Consider the amusement park he built in his backyard.

But then it was too late. “Thriller” had sold a gazillion copies. He anointed himself the King of Pop, and no one was tempted to argue the point, let alone talk him out of visiting the president of the United States accompanied by his chimp.

He had already started rebuilding his face, losing virtually every trace of his racial and family inheritance in favor of a kind of alabaster mask. While he would continue to make music through the ’90s and into the 21st century, and remained the object of much curiosity and adulation, it was impossible to see his face or his gaunt frame and often-fragile countenance and not sense the tragedy that was unfolding.

Michael Jackson and then-wife Lisa Marie Presley visit Versailles, near Paris, in 1994.

Nothing about him seemed remotely normal. Not his increasingly dark lyrics. Not the grandiose poses that came to resemble the iconography of a fascist dictator. Certainly not his fixation on small children and the charges that followed. Not his stuntlike marriage to Lisa Marie Presley. Nor the second marriage toDebbie Rowe, a nurse who bore his children, only to depart to places unknown, leaving her ex-husband with full custody of their offspring in exchange for who knew what percentage of his fortune.

The entertainment-media industrial complex relished it all, knowing full well that there would be at least as much juice in Jackson’s downfall as there had been in his glory years. So no matter how strange his life became, the voices that should have called him back to Earth remained silent.

It was the same silence that allowed Elvis Presley to gorge himself on food and pills. The same silence that surrounded a teenage Britney Spears when her much-publicized innocence gave way to insobriety, pregnancies, marriages and divorces. The same silence that accompanied the lightning rise and just as speedy emotional collapse of “Britain’s Got Talent” contestant Susan Boyle.

What all these stories have in common, along with the perpetually troubled if surprisingly resilient likes of Jackson pals Liza Minnelli and Elizabeth Taylor, is the toxic cocktail of personal dysfunction, widespread fame and corporate opportunity. As long as the machinery keeps churning, as long as the money rolls in, as long as the star continues to shine, no one will be motivated to ask questions.

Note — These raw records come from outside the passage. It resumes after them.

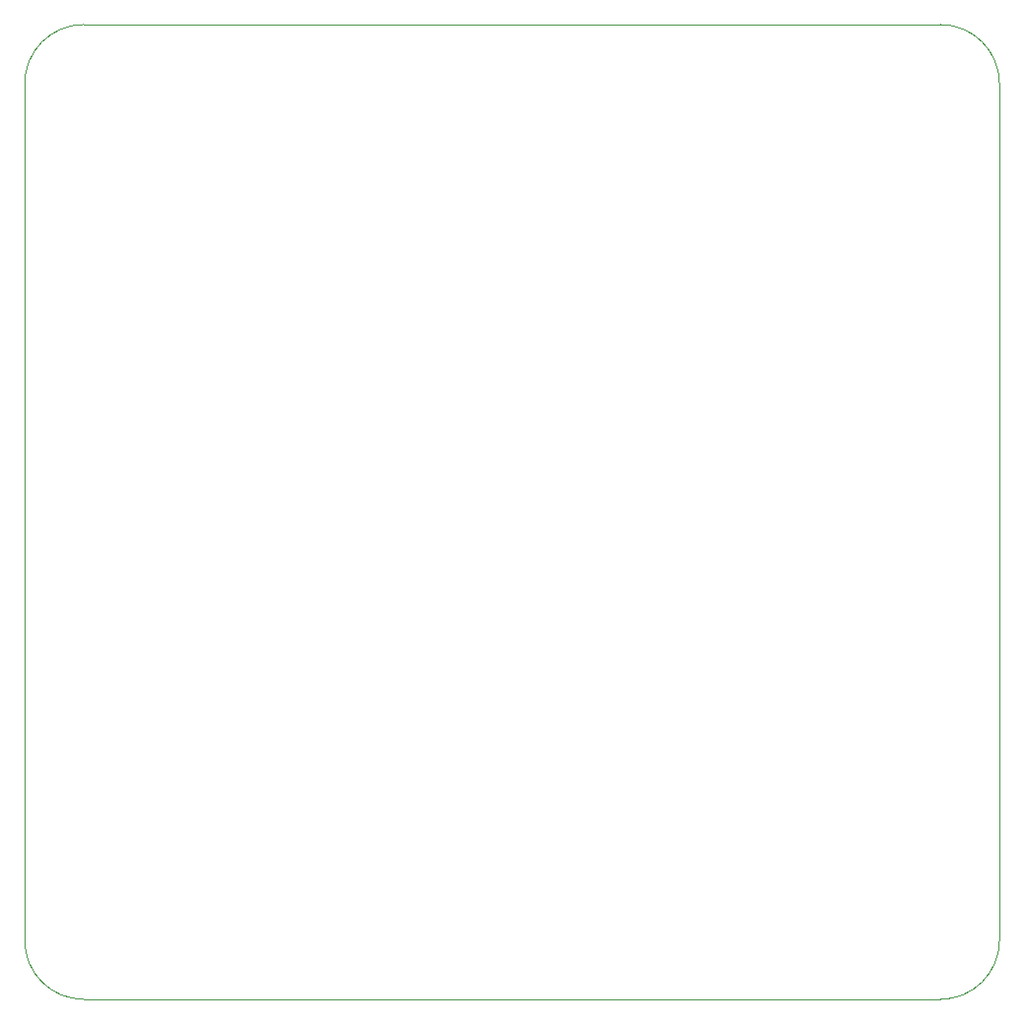
<source format=gbr>
%TF.GenerationSoftware,KiCad,Pcbnew,(5.1.9)-1*%
%TF.CreationDate,2021-11-28T22:55:22-05:00*%
%TF.ProjectId,FilamentFactoryBoard,46696c61-6d65-46e7-9446-6163746f7279,rev?*%
%TF.SameCoordinates,Original*%
%TF.FileFunction,Profile,NP*%
%FSLAX46Y46*%
G04 Gerber Fmt 4.6, Leading zero omitted, Abs format (unit mm)*
G04 Created by KiCad (PCBNEW (5.1.9)-1) date 2021-11-28 22:55:22*
%MOMM*%
%LPD*%
G01*
G04 APERTURE LIST*
%TA.AperFunction,Profile*%
%ADD10C,0.050000*%
%TD*%
G04 APERTURE END LIST*
D10*
X314960000Y-109220000D02*
X314960000Y-35560000D01*
X236220000Y-114300000D02*
X309880000Y-114300000D01*
X231140000Y-35560000D02*
X231140000Y-109220000D01*
X309880000Y-30480000D02*
X236220000Y-30480000D01*
X314960000Y-109220000D02*
G75*
G02*
X309880000Y-114300000I-5080000J0D01*
G01*
X236220000Y-114300000D02*
G75*
G02*
X231140000Y-109220000I0J5080000D01*
G01*
X231140000Y-35560000D02*
G75*
G02*
X236220000Y-30480000I5080000J0D01*
G01*
X309880000Y-30480000D02*
G75*
G02*
X314960000Y-35560000I0J-5080000D01*
G01*
M02*

</source>
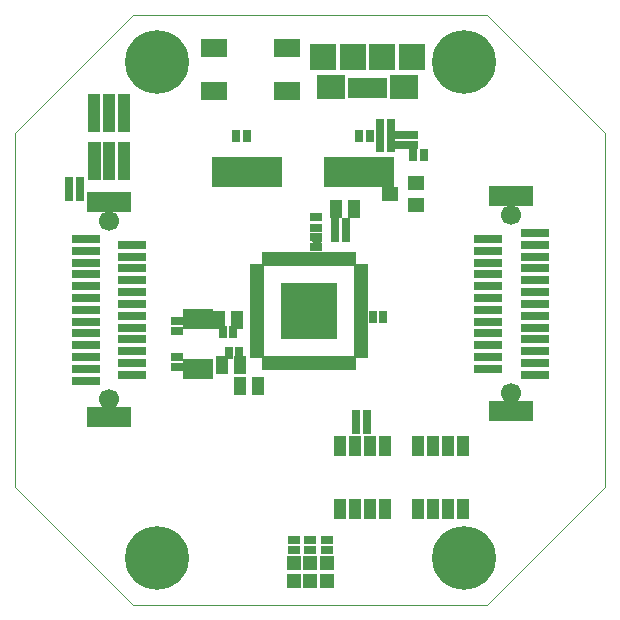
<source format=gts>
G04 (created by PCBNEW (2013-09-06 BZR 4312)-stable) date L 14 sept  2013 17:28:59 EEST*
%MOIN*%
G04 Gerber Fmt 3.4, Leading zero omitted, Abs format*
%FSLAX34Y34*%
G01*
G70*
G90*
G04 APERTURE LIST*
%ADD10C,0.000787*%
%ADD11C,0.001000*%
%ADD12R,0.097638X0.031496*%
%ADD13C,0.066929*%
%ADD14R,0.149606X0.066929*%
%ADD15R,0.050318X0.024409*%
%ADD16R,0.024409X0.050318*%
%ADD17R,0.187008X0.187008*%
%ADD18R,0.031448X0.039348*%
%ADD19R,0.040748X0.060748*%
%ADD20R,0.039348X0.031448*%
%ADD21R,0.055148X0.047248*%
%ADD22R,0.047148X0.047148*%
%ADD23R,0.044882X0.125591*%
%ADD24R,0.086614X0.059055*%
%ADD25R,0.090448X0.090448*%
%ADD26R,0.090548X0.090448*%
%ADD27R,0.086448X0.090448*%
%ADD28R,0.098248X0.078648*%
%ADD29R,0.031448X0.068748*%
%ADD30R,0.039348X0.070848*%
%ADD31R,0.102362X0.066929*%
%ADD32R,0.236220X0.098425*%
%ADD33C,0.212598*%
%ADD34C,0.009000*%
G04 APERTURE END LIST*
G54D10*
G54D11*
X55118Y-55118D02*
X43307Y-55118D01*
X59055Y-51181D02*
X55118Y-55118D01*
X59055Y-39370D02*
X59055Y-51181D01*
X55118Y-35433D02*
X59055Y-39370D01*
X43307Y-35433D02*
X55118Y-35433D01*
X39370Y-39370D02*
X43307Y-35433D01*
X39370Y-51181D02*
X39370Y-39370D01*
X43307Y-55118D02*
X39370Y-51181D01*
G54D12*
X41732Y-42913D03*
X41732Y-43307D03*
X41732Y-43700D03*
X41732Y-44094D03*
X41732Y-44488D03*
X41732Y-44881D03*
X41732Y-45275D03*
X41732Y-45669D03*
X41732Y-46062D03*
X41732Y-46456D03*
X41732Y-46850D03*
X41732Y-47244D03*
X41732Y-47637D03*
X43275Y-47440D03*
X43275Y-47047D03*
X43275Y-46653D03*
X43275Y-46259D03*
X43275Y-45866D03*
X43275Y-45472D03*
X43275Y-45078D03*
X43275Y-44685D03*
X43275Y-44291D03*
X43275Y-43897D03*
X43275Y-43503D03*
X43275Y-43110D03*
G54D13*
X42503Y-42303D03*
X42503Y-48248D03*
G54D14*
X42503Y-41692D03*
X42503Y-48858D03*
G54D13*
X42503Y-48248D03*
X42503Y-42303D03*
G54D14*
X42503Y-48858D03*
X42503Y-41692D03*
G54D12*
X56692Y-47440D03*
X56692Y-47047D03*
X56692Y-46653D03*
X56692Y-46259D03*
X56692Y-45866D03*
X56692Y-45472D03*
X56692Y-45078D03*
X56692Y-44685D03*
X56692Y-44291D03*
X56692Y-43897D03*
X56692Y-43503D03*
X56692Y-43110D03*
X56692Y-42716D03*
X55149Y-42913D03*
X55149Y-43307D03*
X55149Y-43700D03*
X55149Y-44094D03*
X55149Y-44488D03*
X55149Y-44881D03*
X55149Y-45275D03*
X55149Y-45669D03*
X55149Y-46062D03*
X55149Y-46456D03*
X55149Y-46850D03*
X55149Y-47244D03*
G54D13*
X55921Y-48051D03*
X55921Y-42106D03*
G54D14*
X55921Y-48661D03*
X55921Y-41496D03*
G54D13*
X55921Y-42106D03*
X55921Y-48051D03*
G54D14*
X55921Y-41496D03*
X55921Y-48661D03*
G54D15*
X47423Y-43841D03*
X47423Y-44038D03*
X47423Y-44235D03*
X47423Y-44432D03*
X47423Y-44629D03*
X47423Y-44825D03*
X47423Y-45022D03*
X47423Y-45219D03*
X47423Y-45416D03*
X47423Y-45613D03*
X47423Y-45810D03*
X47423Y-46007D03*
X47423Y-46203D03*
X47423Y-46400D03*
X47423Y-46597D03*
X47423Y-46794D03*
G54D16*
X47693Y-47064D03*
X47890Y-47064D03*
X48087Y-47064D03*
X48284Y-47064D03*
X48481Y-47064D03*
X48677Y-47064D03*
X48874Y-47064D03*
X49071Y-47064D03*
X49268Y-47064D03*
X49465Y-47064D03*
X49662Y-47064D03*
X49859Y-47064D03*
X50055Y-47064D03*
X50252Y-47064D03*
X50449Y-47064D03*
X50646Y-47064D03*
G54D15*
X50916Y-46794D03*
X50916Y-46597D03*
X50916Y-46400D03*
X50916Y-46203D03*
X50916Y-46007D03*
X50916Y-45810D03*
X50916Y-45613D03*
X50916Y-45416D03*
X50916Y-45219D03*
X50916Y-45022D03*
X50916Y-44825D03*
X50916Y-44629D03*
X50916Y-44432D03*
X50916Y-44235D03*
X50916Y-44038D03*
X50916Y-43841D03*
G54D16*
X50646Y-43571D03*
X50449Y-43571D03*
X50252Y-43571D03*
X50055Y-43571D03*
X49859Y-43571D03*
X49662Y-43571D03*
X49465Y-43571D03*
X49268Y-43571D03*
X49071Y-43571D03*
X48874Y-43571D03*
X48677Y-43571D03*
X48481Y-43571D03*
X48284Y-43571D03*
X48087Y-43571D03*
X47890Y-43571D03*
X47693Y-43571D03*
G54D17*
X49170Y-45318D03*
G54D18*
X41527Y-41050D03*
X41173Y-41050D03*
G54D19*
X46170Y-45618D03*
X46770Y-45618D03*
G54D18*
X46293Y-46018D03*
X46647Y-46018D03*
G54D19*
X46870Y-47118D03*
X46270Y-47118D03*
G54D18*
X46847Y-46718D03*
X46493Y-46718D03*
G54D19*
X46870Y-47818D03*
X47470Y-47818D03*
G54D20*
X49420Y-42841D03*
X49420Y-43195D03*
G54D19*
X50070Y-41918D03*
X50670Y-41918D03*
G54D18*
X50043Y-42818D03*
X50397Y-42818D03*
X50043Y-42418D03*
X50397Y-42418D03*
X41173Y-41450D03*
X41527Y-41450D03*
G54D20*
X44770Y-45995D03*
X44770Y-45641D03*
X44770Y-46841D03*
X44770Y-47195D03*
G54D18*
X51897Y-39818D03*
X51543Y-39818D03*
X52643Y-40118D03*
X52997Y-40118D03*
X51197Y-39468D03*
X50843Y-39468D03*
X46743Y-39468D03*
X47097Y-39468D03*
X51293Y-45518D03*
X51647Y-45518D03*
G54D21*
X51887Y-41418D03*
X52753Y-41043D03*
X52753Y-41793D03*
G54D22*
X48670Y-53723D03*
X48670Y-54313D03*
X49212Y-53720D03*
X49212Y-54310D03*
X49770Y-53723D03*
X49770Y-54313D03*
G54D10*
G36*
X41795Y-40947D02*
X41795Y-39691D01*
X42244Y-39691D01*
X42244Y-40947D01*
X41795Y-40947D01*
X41795Y-40947D01*
G37*
G54D23*
X42020Y-38716D03*
X42520Y-40319D03*
X42520Y-38716D03*
X43020Y-40319D03*
X43020Y-38716D03*
G54D20*
X52620Y-39441D03*
X52620Y-39795D03*
X52220Y-39441D03*
X52220Y-39795D03*
X49420Y-42545D03*
X49420Y-42191D03*
G54D18*
X51897Y-39468D03*
X51543Y-39468D03*
X51543Y-39118D03*
X51897Y-39118D03*
G54D20*
X48670Y-52941D03*
X48670Y-53295D03*
X49212Y-52941D03*
X49212Y-53295D03*
X49770Y-52941D03*
X49770Y-53295D03*
G54D24*
X48440Y-37996D03*
X45999Y-37996D03*
X48440Y-36539D03*
X45999Y-36539D03*
G54D25*
X51592Y-36838D03*
G54D26*
X50648Y-36838D03*
G54D27*
X49624Y-36838D03*
G54D28*
X52340Y-37842D03*
G54D29*
X51631Y-37892D03*
X51375Y-37892D03*
X51120Y-37892D03*
X50865Y-37892D03*
X50609Y-37892D03*
G54D28*
X49900Y-37842D03*
G54D27*
X52616Y-36838D03*
G54D30*
X50220Y-49818D03*
X50220Y-51918D03*
X50720Y-49818D03*
X51220Y-49818D03*
X51720Y-49818D03*
X50720Y-51918D03*
X51220Y-51918D03*
X51720Y-51918D03*
X52820Y-49818D03*
X52820Y-51918D03*
X53320Y-49818D03*
X53820Y-49818D03*
X54320Y-49818D03*
X53320Y-51918D03*
X53820Y-51918D03*
X54320Y-51918D03*
G54D31*
X45470Y-47244D03*
X45470Y-45591D03*
G54D32*
X47100Y-40668D03*
X50840Y-40668D03*
G54D18*
X50743Y-48818D03*
X51097Y-48818D03*
X50743Y-49218D03*
X51097Y-49218D03*
G54D33*
X44094Y-37007D03*
X54330Y-37007D03*
X54330Y-53543D03*
X44094Y-53543D03*
G54D10*
G36*
X49525Y-42973D02*
X49315Y-42973D01*
X49315Y-42813D01*
X49525Y-42813D01*
X49525Y-42973D01*
X49525Y-42973D01*
G37*
G54D34*
X49525Y-42973D02*
X49315Y-42973D01*
X49315Y-42813D01*
X49525Y-42813D01*
X49525Y-42973D01*
M02*

</source>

Let alone supply the one answer they need the most: No.

Instead, silence. Right up until Jackson was dead, which was when stories began circulating that the singer had been given a large injection of the painkiller Demerol moments before he collapsed. A Jackson family attorney stormed out of the hospital seething about the “enablers” who had surrounded Michael. “If you think the case of Anna Nicole Smith was an abuse,” he told CNN, “it’s nothing in comparison.”

The hangers-on were only getting started. By the end of the afternoon someone had circulated, and sold to “Entertainment Tonight,” a macabre photograph of the stricken Jackson being hoisted into an ambulance. EXCLUSIVE LAST PHOTO, the show’s Web site boasted.

Jackson’s songs topped online sales charts all around the world by the end of the day, and among the morning headlines was talk of a vast store of unreleased music — 100 songs, it was rumored — now bound for posthumous release.

When the King of Rock ‘n’ Roll died in 1977, his manager, Col. Tom Parker, responded immediately: Nothing had changed. The Elvis business would continue.

Now Presley’s temporary son-in-law, the self-proclaimed King of Pop, has met the same fate. An early death, then an eternity of merchandise.